### [ACTIVITY]
What is needed is the number of lines below that contain the string "based", with no other text.

### [DATA PROVIDED]
=== Section Start ===
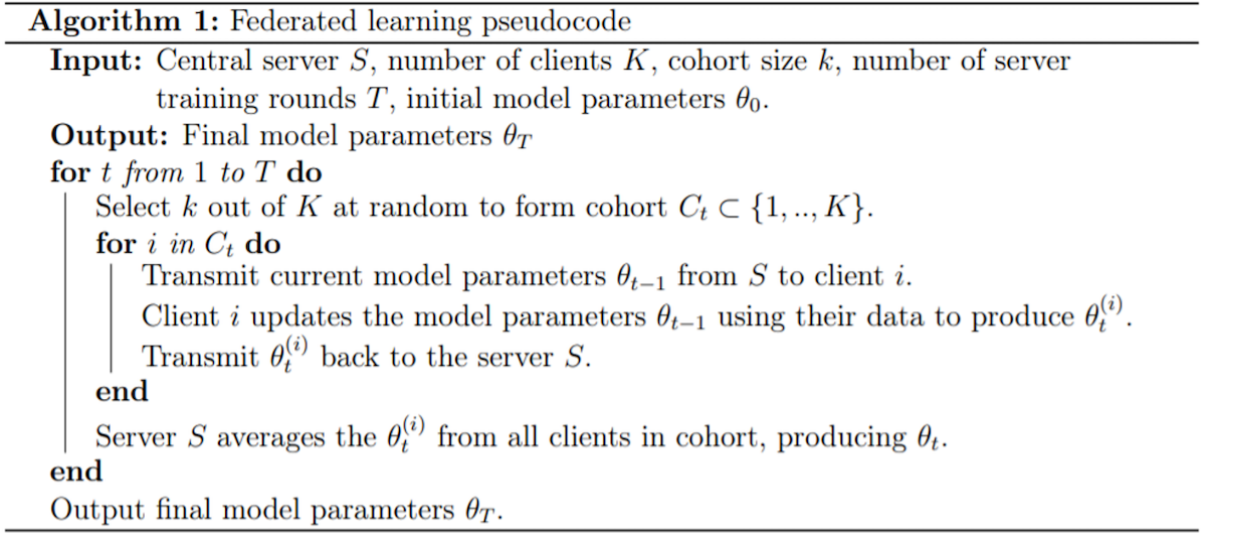
Figure 2. Pseudocode for federated learning algorithm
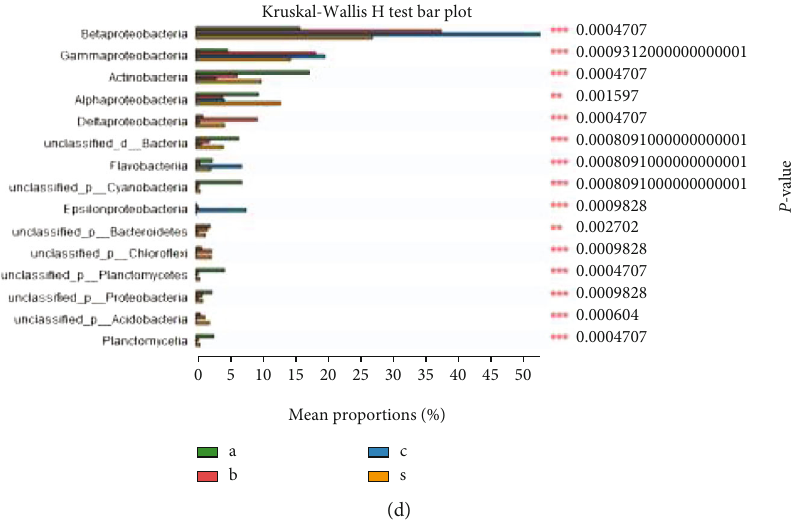
Figure 2: Variations in the bacterial population composition at the (a) phylum, (b) genus, (c) species, and (d) class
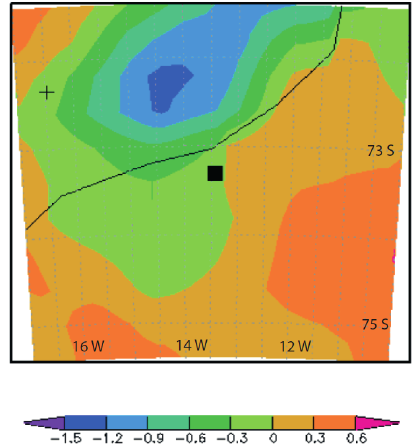
Fig. 10. Difference in 2-m air temperature (in ◦ C), based on the ECMWF operational analyses, between the two measurement cam- paigns (2003/2004–2004/2005) during the Rampen-Basen transect. Basen is marked by the square and Rampen by the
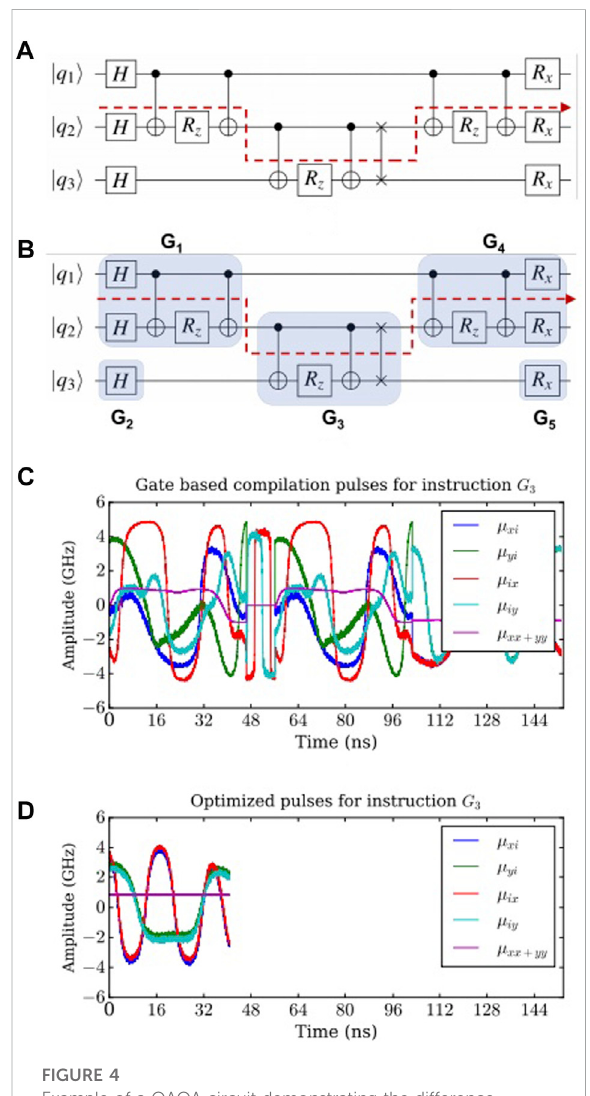
FIGURE 4 Example of a QAOA circuit demonstrating the difference between gate-based compilation and the novel compilation methodology. (A) Standard circuit (red arrow indicates the critical path). (B) Circuit with aggregated instructions. (C) Standard compilation pulses for G3. (D) Aggregated compilation pulses for G3. Each line represents the intensity of a control fi eld. The pulse sequence in (D) is much shorter in duration and easier to implement than that of (C) .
=== Section End ===
### [ANSWER TO THE PROBLEM]
2